**DOCUMENT EXCERPT**
--------
# Identify most popular tags across countries

In [1]:
# common imports
import random
import json
import csv
from os import getenv

import numpy as np
import pandas as pd
from pymongo import MongoClient

In [2]:
mongo_uri = f"mongodb://{getenv('MONGO_USERNAME')}:{getenv('MONGO_PASSWORD')}@youtube-trends-mongodb:27017"
client = MongoClient(mongo_uri)
print(client.list_database_names())

['admin', 'config', 'local', 'youtube_trend_db']


In [3]:
db = client.youtube_trend_db

In [23]:
def get_tags(data, country):

    names = []
    for raw_tag in data["tags"]:
        tag_names = raw_tag.split("|")
        tag_names = [item.lower().strip() for item in raw_tag.split("|") if item]

        names.extend(tag_names)

    np_names = np.array(names)
    tags, counts = np.unique(names, return_counts=True)

    return dict(zip(tags, counts))

response = {"name": "Top Tags", "children": []}
countries = [ 'us']

for country in countries:
    data = pd.DataFrame.from_records(db[country].find({}))
    
    tags = get_tags(data, country)
    data = {"name": list(tags.keys()), "count": list(tags.values())}

    df = pd.DataFrame(data=data)
    df = df.sort_values(by=['count'], ascending=False)
    df = df.head(20)
    
    response["children"].append({"name": country, "children": df.to_dict(orient="records")})
--------
**PROBLEM 1**
Reproduce the tag-counting notebook word for word, everything from "np_names = np.array(names)" down to "tags = get_tags(data, country)".
**PROBLEM 2**
Write out every line of the records below without changing anything. Leave the pictures out.

Dataset items
--------
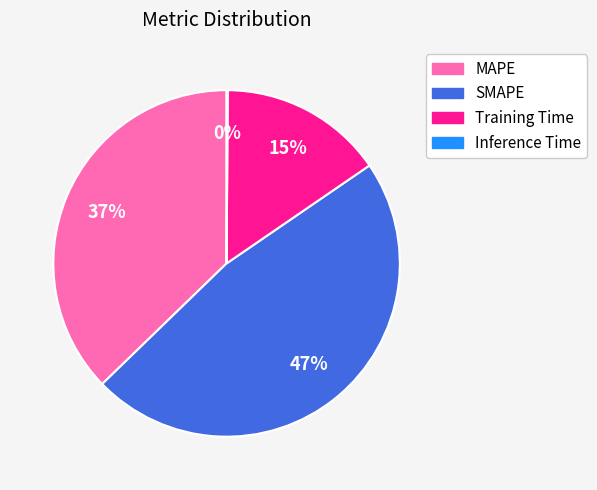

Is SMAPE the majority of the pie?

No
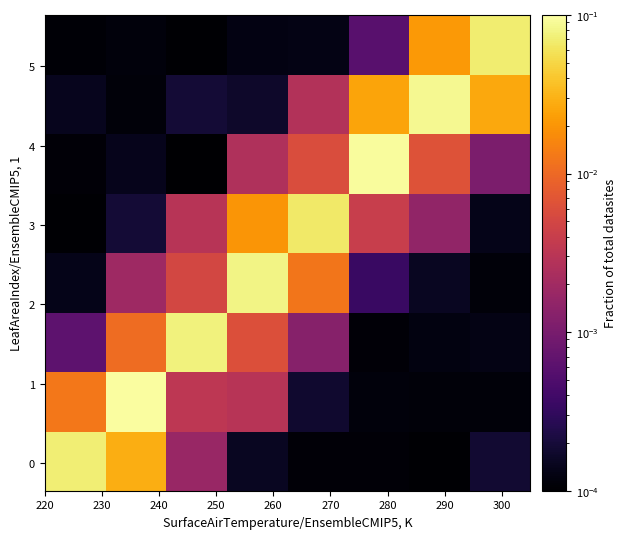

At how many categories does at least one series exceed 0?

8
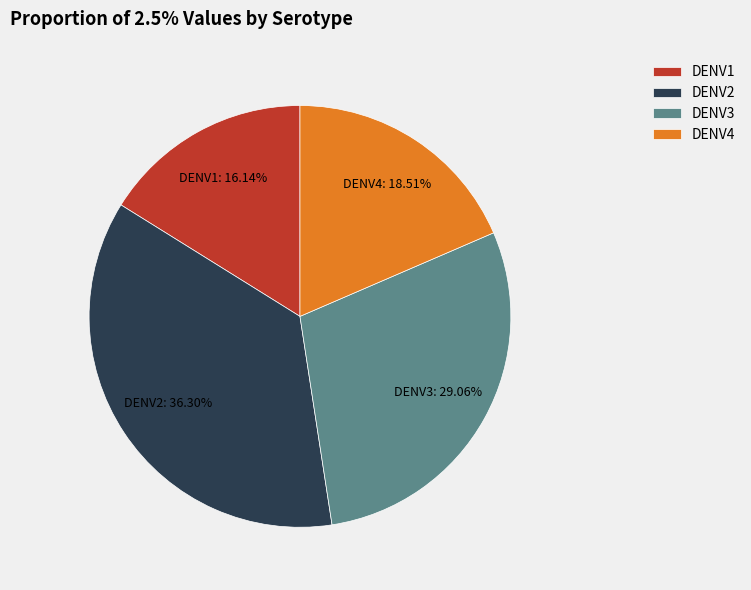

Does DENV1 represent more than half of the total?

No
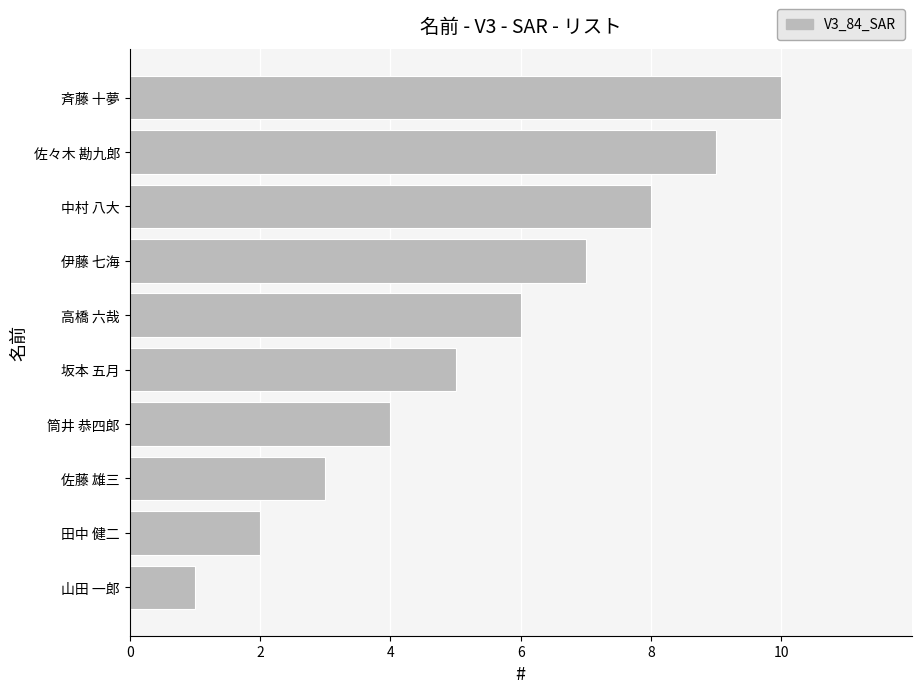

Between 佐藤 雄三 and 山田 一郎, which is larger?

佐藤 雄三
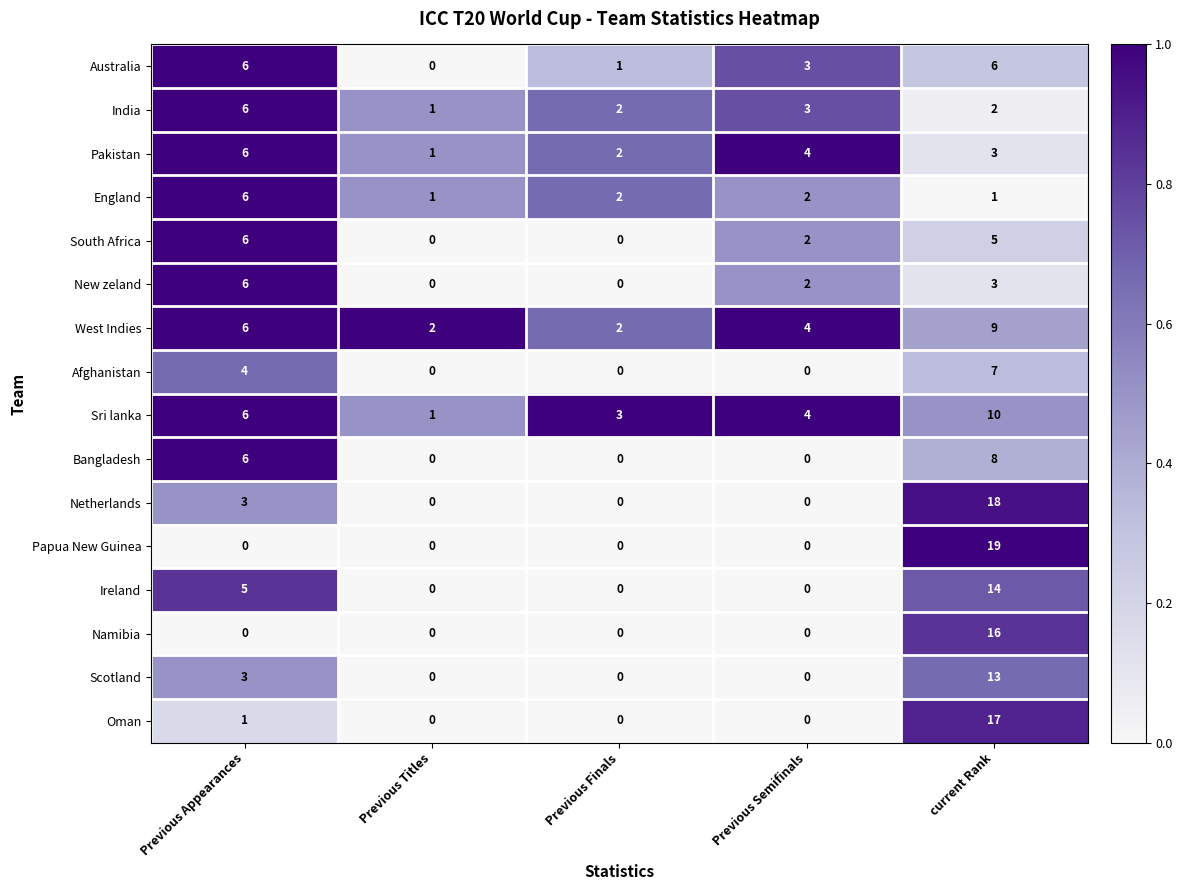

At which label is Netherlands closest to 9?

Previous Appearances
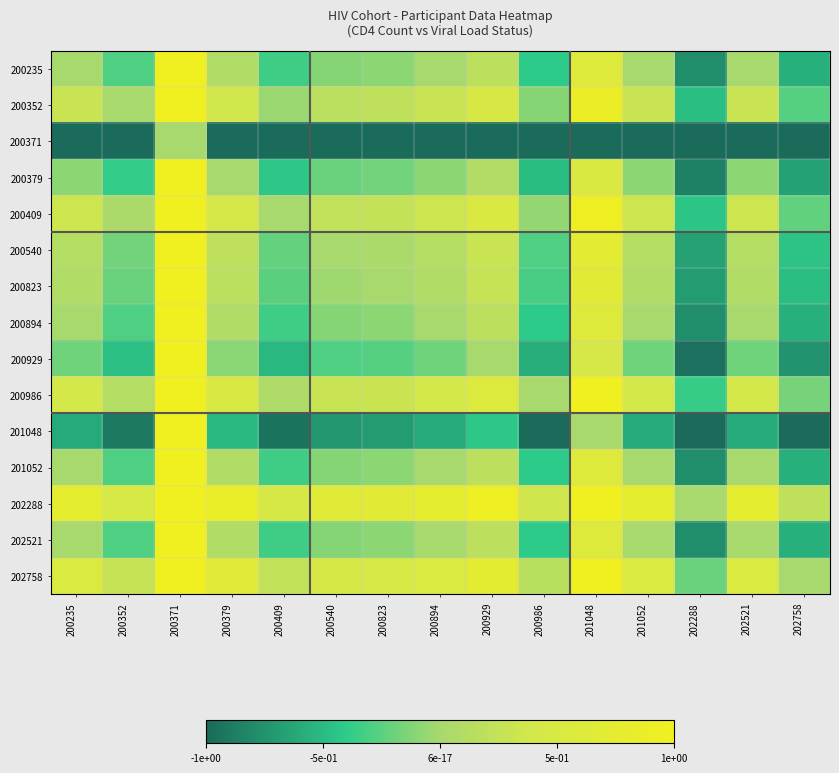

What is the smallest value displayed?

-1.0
--------
**ANSWER AREA 1**
np_names = np.array(names)
    tags, counts = np.unique(names, return_counts=True)

    return dict(zip(tags, counts))

response = {"name": "Top Tags", "children": []}
countries = [ 'us']

for country in countries:
    data = pd.DataFrame.from_records(db[country].find({}))
    
    tags = get_tags(data, country)

**ANSWER AREA 2**
Is SMAPE the majority of the pie?

No

At how many categories does at least one series exceed 0?

8

Does DENV1 represent more than half of the total?

No

Between 佐藤 雄三 and 山田 一郎, which is larger?

佐藤 雄三

At which label is Netherlands closest to 9?

Previous Appearances

What is the smallest value displayed?

-1.0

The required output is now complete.